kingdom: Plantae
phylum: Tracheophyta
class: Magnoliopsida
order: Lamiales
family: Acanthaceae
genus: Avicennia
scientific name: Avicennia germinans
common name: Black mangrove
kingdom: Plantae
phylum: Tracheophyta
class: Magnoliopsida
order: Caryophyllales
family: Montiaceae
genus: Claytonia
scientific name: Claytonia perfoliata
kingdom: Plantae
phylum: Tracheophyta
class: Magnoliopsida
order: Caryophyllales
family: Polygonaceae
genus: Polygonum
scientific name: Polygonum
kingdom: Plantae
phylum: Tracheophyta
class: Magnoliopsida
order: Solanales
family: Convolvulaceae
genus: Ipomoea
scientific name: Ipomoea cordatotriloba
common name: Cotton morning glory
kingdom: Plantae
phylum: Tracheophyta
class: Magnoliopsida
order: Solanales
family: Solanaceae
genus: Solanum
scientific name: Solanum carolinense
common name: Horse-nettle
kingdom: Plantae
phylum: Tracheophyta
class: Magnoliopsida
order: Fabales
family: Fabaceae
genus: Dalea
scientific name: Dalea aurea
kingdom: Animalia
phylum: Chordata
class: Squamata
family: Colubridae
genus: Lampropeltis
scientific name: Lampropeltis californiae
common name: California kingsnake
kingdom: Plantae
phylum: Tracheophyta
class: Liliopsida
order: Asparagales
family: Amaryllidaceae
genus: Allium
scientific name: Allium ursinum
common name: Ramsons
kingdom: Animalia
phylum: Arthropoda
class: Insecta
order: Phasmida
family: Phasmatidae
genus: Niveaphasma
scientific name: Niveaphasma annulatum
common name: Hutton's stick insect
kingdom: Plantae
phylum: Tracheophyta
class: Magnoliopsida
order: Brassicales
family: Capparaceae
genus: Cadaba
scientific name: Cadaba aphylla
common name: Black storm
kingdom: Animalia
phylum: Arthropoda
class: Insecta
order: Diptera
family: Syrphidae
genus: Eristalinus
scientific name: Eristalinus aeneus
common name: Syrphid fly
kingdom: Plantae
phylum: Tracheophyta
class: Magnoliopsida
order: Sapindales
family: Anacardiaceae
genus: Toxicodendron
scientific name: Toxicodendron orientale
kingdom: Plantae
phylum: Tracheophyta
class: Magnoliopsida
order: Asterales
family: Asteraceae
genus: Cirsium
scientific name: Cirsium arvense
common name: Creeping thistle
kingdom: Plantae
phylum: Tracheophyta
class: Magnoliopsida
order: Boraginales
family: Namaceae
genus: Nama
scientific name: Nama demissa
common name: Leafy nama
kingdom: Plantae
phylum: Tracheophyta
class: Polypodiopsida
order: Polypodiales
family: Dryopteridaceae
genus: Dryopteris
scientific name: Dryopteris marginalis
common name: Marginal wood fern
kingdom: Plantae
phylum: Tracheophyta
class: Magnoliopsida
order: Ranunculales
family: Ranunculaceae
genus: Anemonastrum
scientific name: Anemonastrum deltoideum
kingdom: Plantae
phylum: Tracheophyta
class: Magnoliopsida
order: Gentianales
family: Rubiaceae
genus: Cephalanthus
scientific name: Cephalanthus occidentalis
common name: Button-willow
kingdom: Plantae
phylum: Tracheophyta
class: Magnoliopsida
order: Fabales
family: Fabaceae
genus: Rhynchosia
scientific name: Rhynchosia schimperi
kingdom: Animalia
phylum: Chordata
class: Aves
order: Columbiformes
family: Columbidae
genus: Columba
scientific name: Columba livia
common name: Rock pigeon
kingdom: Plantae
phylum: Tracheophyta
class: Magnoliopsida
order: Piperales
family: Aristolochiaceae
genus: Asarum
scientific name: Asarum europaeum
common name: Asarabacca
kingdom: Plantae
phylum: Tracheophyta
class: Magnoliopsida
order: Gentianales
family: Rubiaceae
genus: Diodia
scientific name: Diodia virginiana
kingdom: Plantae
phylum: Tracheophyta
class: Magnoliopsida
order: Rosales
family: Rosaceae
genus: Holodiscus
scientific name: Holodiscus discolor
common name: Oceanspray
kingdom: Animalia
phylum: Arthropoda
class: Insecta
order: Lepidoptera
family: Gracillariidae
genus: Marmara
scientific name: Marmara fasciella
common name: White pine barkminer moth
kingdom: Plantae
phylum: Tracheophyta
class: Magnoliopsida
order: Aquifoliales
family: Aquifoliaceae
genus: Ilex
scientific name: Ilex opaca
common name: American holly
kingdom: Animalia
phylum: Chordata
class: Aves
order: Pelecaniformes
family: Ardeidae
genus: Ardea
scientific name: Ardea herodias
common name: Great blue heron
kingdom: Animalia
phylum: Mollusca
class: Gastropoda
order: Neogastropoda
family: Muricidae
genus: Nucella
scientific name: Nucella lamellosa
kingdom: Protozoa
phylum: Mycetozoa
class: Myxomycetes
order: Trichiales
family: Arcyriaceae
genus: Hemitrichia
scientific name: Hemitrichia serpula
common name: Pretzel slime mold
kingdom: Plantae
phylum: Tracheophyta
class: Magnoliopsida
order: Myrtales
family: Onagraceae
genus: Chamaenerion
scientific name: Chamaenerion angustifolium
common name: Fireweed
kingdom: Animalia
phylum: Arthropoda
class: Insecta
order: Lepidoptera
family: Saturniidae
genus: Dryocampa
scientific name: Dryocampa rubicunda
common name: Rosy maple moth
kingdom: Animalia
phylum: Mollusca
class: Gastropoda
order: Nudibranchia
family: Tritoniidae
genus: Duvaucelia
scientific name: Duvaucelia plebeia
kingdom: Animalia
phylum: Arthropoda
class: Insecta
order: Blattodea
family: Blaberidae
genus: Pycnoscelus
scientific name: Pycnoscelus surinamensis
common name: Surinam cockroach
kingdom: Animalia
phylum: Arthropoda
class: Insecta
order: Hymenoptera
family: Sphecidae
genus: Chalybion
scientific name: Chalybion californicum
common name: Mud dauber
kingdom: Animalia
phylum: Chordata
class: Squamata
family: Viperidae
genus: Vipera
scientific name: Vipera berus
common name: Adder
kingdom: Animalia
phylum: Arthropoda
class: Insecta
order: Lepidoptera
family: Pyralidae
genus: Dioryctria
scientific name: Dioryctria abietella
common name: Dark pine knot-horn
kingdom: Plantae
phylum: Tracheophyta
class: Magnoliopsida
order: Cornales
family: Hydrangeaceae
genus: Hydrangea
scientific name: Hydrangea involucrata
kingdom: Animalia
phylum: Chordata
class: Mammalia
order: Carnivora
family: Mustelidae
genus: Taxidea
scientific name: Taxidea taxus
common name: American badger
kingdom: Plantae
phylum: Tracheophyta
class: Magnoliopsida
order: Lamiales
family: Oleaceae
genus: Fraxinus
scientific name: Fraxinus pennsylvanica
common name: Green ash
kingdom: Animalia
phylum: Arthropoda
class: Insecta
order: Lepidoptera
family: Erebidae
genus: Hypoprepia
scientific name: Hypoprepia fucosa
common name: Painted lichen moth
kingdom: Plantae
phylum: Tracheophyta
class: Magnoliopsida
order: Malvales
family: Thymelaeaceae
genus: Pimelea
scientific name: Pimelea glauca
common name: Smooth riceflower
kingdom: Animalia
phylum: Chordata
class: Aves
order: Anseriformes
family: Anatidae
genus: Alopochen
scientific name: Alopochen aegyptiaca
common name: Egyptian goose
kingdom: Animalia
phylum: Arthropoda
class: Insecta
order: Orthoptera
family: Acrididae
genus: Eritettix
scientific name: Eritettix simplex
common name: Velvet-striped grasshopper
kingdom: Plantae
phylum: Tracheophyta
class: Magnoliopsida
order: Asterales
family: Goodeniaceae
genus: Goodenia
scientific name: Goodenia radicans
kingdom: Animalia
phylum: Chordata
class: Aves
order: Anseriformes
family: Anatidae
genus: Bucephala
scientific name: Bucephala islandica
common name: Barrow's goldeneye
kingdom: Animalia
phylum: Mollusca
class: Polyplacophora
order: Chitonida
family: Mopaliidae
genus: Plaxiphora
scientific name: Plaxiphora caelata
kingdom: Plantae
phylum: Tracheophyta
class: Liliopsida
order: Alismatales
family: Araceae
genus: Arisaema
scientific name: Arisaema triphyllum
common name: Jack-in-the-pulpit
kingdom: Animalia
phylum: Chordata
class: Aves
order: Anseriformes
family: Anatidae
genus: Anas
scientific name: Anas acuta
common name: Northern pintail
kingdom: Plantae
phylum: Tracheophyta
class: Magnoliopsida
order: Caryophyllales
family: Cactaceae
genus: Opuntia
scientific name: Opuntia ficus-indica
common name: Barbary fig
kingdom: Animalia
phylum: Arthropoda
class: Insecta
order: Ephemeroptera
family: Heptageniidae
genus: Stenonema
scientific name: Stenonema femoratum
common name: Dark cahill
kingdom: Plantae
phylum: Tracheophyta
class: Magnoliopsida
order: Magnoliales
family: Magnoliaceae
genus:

◆ THE PROBLEM ◆
Reproduce the listing above, starting at the line that contains "genus: Goodenia" and ending after the line that contains "genus: Arisaema".

◆ ANSWER IN FULL ◆
genus: Goodenia
scientific name: Goodenia radicans
kingdom: Animalia
phylum: Chordata
class: Aves
order: Anseriformes
family: Anatidae
genus: Bucephala
scientific name: Bucephala islandica
common name: Barrow's goldeneye
kingdom: Animalia
phylum: Mollusca
class: Polyplacophora
order: Chitonida
family: Mopaliidae
genus: Plaxiphora
scientific name: Plaxiphora caelata
kingdom: Plantae
phylum: Tracheophyta
class: Liliopsida
order: Alismatales
family: Araceae
genus: Arisaema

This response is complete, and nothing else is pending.